═════ Excerpted data ═════

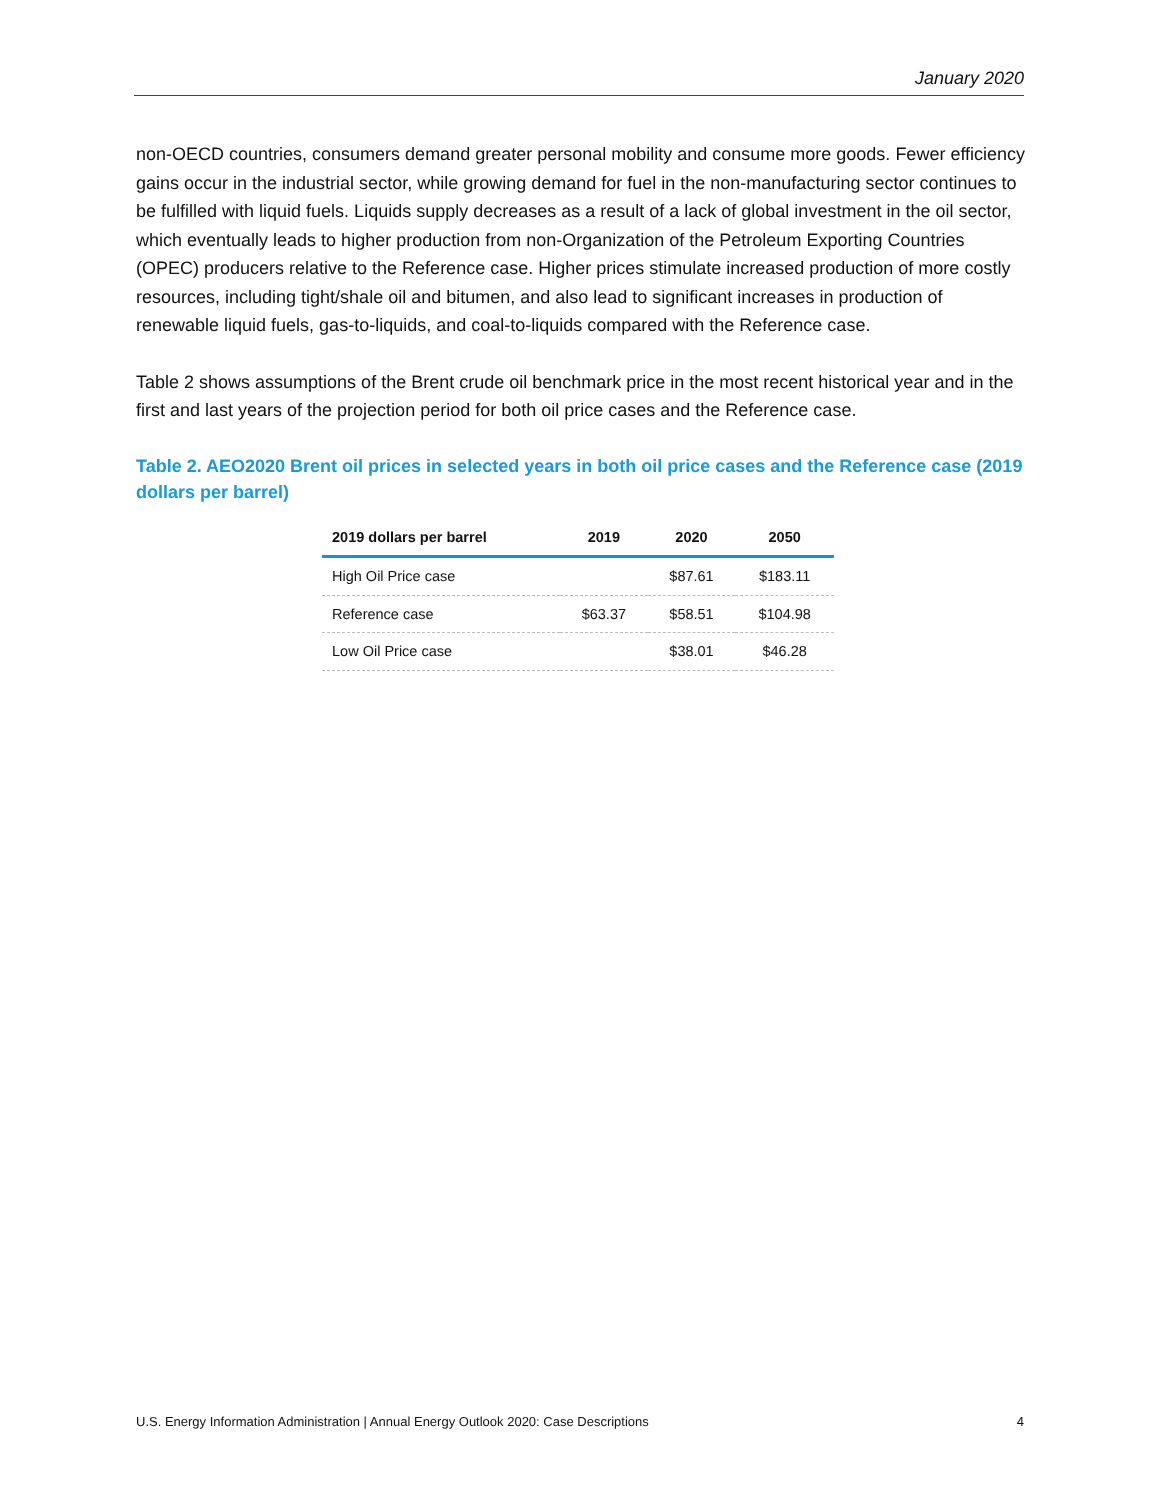January 2020
non-OECD countries, consumers demand greater personal mobility and consume more goods. Fewer efficiency gains occur in the industrial sector, while growing demand for fuel in the non-manufacturing sector continues to be fulfilled with liquid fuels. Liquids supply decreases as a result of a lack of global investment in the oil sector, which eventually leads to higher production from non-Organization of the Petroleum Exporting Countries (OPEC) producers relative to the Reference case. Higher prices stimulate increased production of more costly resources, including tight/shale oil and bitumen, and also lead to significant increases in production of renewable liquid fuels, gas-to-liquids, and coal-to-liquids compared with the Reference case.
Table 2 shows assumptions of the Brent crude oil benchmark price in the most recent historical year and in the first and last years of the projection period for both oil price cases and the Reference case.
Table 2. AEO2020 Brent oil prices in selected years in both oil price cases and the Reference case (2019 dollars per barrel)
| 2019 dollars per barrel | 2019 | 2020 | 2050 |
| --- | --- | --- | --- |
| High Oil Price case | | $87.61 | $183.11 |
| Reference case | $63.37 | $58.51 | $104.98 |
| Low Oil Price case | | $38.01 | $46.28 |
U.S. Energy Information Administration | Annual Energy Outlook 2020: Case Descriptions 4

═════

Your task = Please go through the data above and copy each line that has the word "barrel".

Answer section =
Table 2. AEO2020 Brent oil prices in selected years in both oil price cases and the Reference case (2019 dollars per barrel)
| 2019 dollars per barrel | 2019 | 2020 | 2050 |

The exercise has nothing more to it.